Culture War is not over
For months after the Supreme Court abruptly legalized abortion in its Roe v. Wade decision of January 1973, people who welcomed the result repeatedly declared that the struggle over abortion had now come to a close. The Supreme Court had spoken, the matter was settled, and prolifers could pack up and go home.
Some of the people saying that probably believed it, and for others it was wishful thinking. But in still other cases a different motive appeared to be at work. Declaring the fight ended was a way--so those who said it hoped--of causing abortion opponents to quit. The tactic failed. Four decades later abortion remains a red hot issue in America.
It's worth recalling this bit of history when considering the currently popular line about the culture war. That war is over, it's said, and the culture warriors fighting for traditional values should recognize its ending and accept the fact that they lost. Those if their opponents who persist are somewhere between troublesome and dangerous and should be suppressed.
This recently was an undertone of some coverage of the appointment of a new Archbishop of Chicago. According to this story line, Cardinal Francis George, retiring due to age and ill health, was an active participant in the culture war, but his successor, Archbishop Blasé Cupich, wouldn't follow suit. And good for him.
I have no idea how either man, Cardinal George or Archbishop Cupich, sees himself in relation to the culture war, but that isn't the point. The point, rather, is that, much like the claim that Roe v. Wade had settled the abortion issue, so these claims about the culture war are best seen as tactics in the war itself. They didn't work back in 1973, and there's no reason to think they'll work now--unless of course traditional values people have fallen asleep at the switch.
To be sure, there are bad ways of waging the culture war. Personal abuse is one of them. But conservatives are by no means the only ones who abuse opponents. Culture warriors on the left are famously nasty at the expense of those they disagree with. Sometimes the nastiness is visible at very high levels.
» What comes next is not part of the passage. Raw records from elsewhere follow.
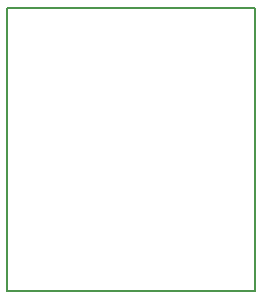
<source format=gko>
G04 #@! TF.FileFunction,Profile,NP*
%FSLAX46Y46*%
G04 Gerber Fmt 4.6, Leading zero omitted, Abs format (unit mm)*
G04 Created by KiCad (PCBNEW 4.0.2-stable) date Sun Mar 13 22:40:22 2016*
%MOMM*%
G01*
G04 APERTURE LIST*
%ADD10C,0.100000*%
%ADD11C,0.150000*%
G04 APERTURE END LIST*
D10*
D11*
X165000000Y-93000000D02*
X144000000Y-93000000D01*
X165000000Y-117000000D02*
X165000000Y-93000000D01*
X144000000Y-117000000D02*
X165000000Y-117000000D01*
X144000000Y-93000000D02*
X144000000Y-117000000D01*
M02*

</source>
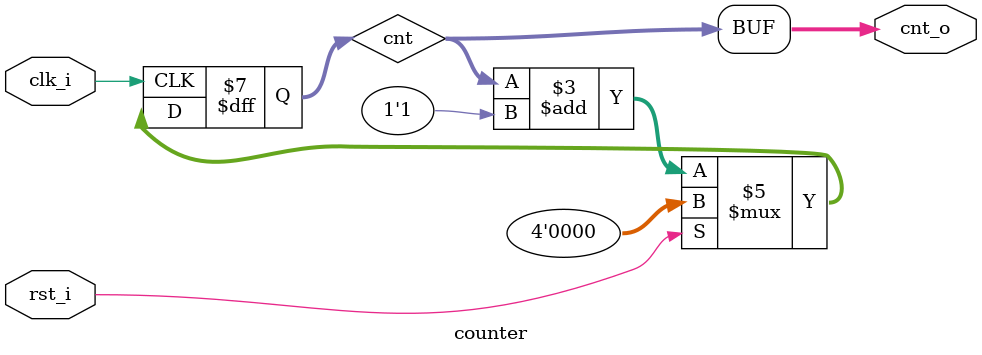
<source format=v>
module counter #(
    parameter          WIDTH=4
) (
    input              clk_i,
    input              rst_i,
    output [WIDTH-1:0] cnt_o
);

    reg [WIDTH-1:0] cnt;

    always @(posedge clk_i) begin
        if (rst_i == 1'b1)
            cnt <= {WIDTH{1'b0}};
        else
            cnt <= cnt + 1'b1;
    end

    assign cnt_o = cnt;

    `ifdef COCOTB_SIM
    initial begin
        $dumpfile ("counter.vcd");
        $dumpvars (0, counter);
    end
    `endif

endmodule

</source>
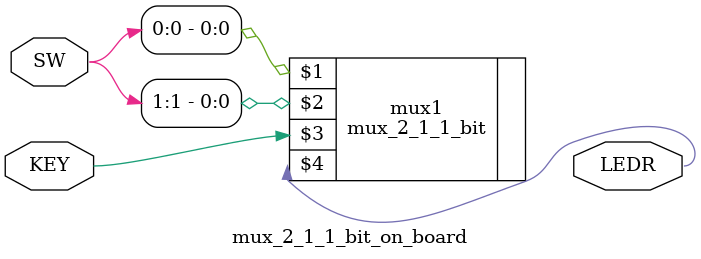
<source format=v>
module mux_2_1_1_bit_on_board(
	input [1:0] SW, 
	input [0:0] KEY,
	output [0:0] LEDR);
	
	mux_2_1_1_bit mux1(SW[0], SW[1], KEY[0], LEDR[0]);
	
endmodule
	
</source>
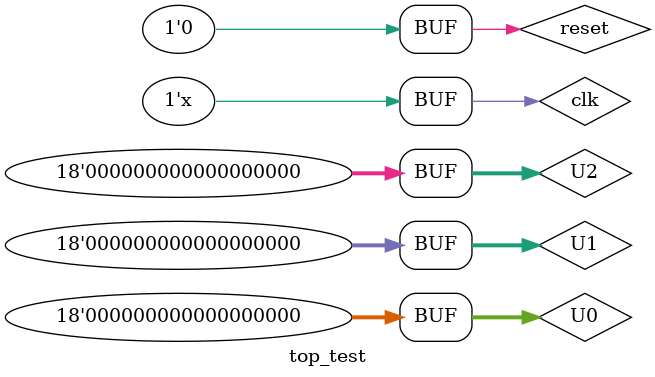
<source format=v>
`timescale 1ns / 1ps
module top_test;

	reg clk;
	reg reset;
	reg [17:0] U0;
	reg [17:0] U1;
	reg [17:0] U2;
	wire [17:0] Y0;
	wire [17:0] Y1;

	top uut (
		.clk(clk), 
		.reset(reset), 
		.U0(U0), 
		.U1(U1), 
		.U2(U2), 
		.Y0(Y0), 
		.Y1(Y1)
	);

	initial begin
		clk = 0;
		// Wait 100 ns for global reset to finish
		reset = 1;
		U0 = 18'b000000001001100011;
		U1 = 18'b000000010000011110;
		U2 = 18'b000000110101110011;
		#100;
		reset = 0;
		#20;
		U0 = 0;
		U1 = 0;
		U2 = 0;

		// Add stimulus here

	end

	always
	begin
		#10;
		clk = !clk;
	end
      
endmodule


</source>
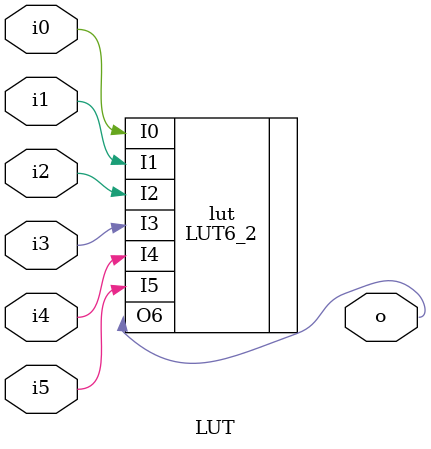
<source format=sv>
module LUT
#(
    parameter INIT_VALUE = 64'hAAAAAAAAAAAAAAAA
)(
    input logic i0,
    input logic i1,
    input logic i2,
    input logic i3,
    input logic i4,
    input logic i5,
    
    output logic o
);

    LUT6_2 lut (
        .I0(i0),
        .I1(i1),
        .I2(i2),
        .I3(i3),
        .I4(i4),
        .I5(i5),
        .O6(o)
    );
    defparam lut.INIT = INIT_VALUE;
    
endmodule
</source>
Writing for the Supreme Court majority which last year overturned the Defense of Marriage Act's key section recognizing only heterosexual unions as marriages, Justice Anthony Kennedy declared bigotry to be the source of opposition to same-sex marriage. Earlier this year, U.S. Circuit Judge Richard Posner, a prominent liberal jurist, overturned gay marriage bans in Indiana and Wisconsin in a decision that even media called remarkably sarcastic at the opponents' expense.
Now consider: in a recent address calling for "a new human ecology," Pope Francis declared that children "have a right to" parents of both sexes--"a father and mother capable of creating a suitable environment for the child's development." So is this pope of forgiveness a bigot?
Moral conservatives have at least two good reasons to persist in the culture war over issues like abortion and same-sex marriage.
One is defending moral truth as the indispensable underpinning of values like the sanctity of innocent life and the uniqueness of heterosexual marriage. Take away these pillars and society is critically destabilized.
The other is defending their own right to a secure place in the ongoing public debate about morality and public policy. For it's disturbingly clear that the coercive instincts of the liberal culture warriors will be to punish traditionalists and impose silence on them if they get the chance.
- Russell Shaw is the author of more than twenty books. He is a consultor of the Pontifical Council for Social Communications and served as communications director for the U.S. Bishops.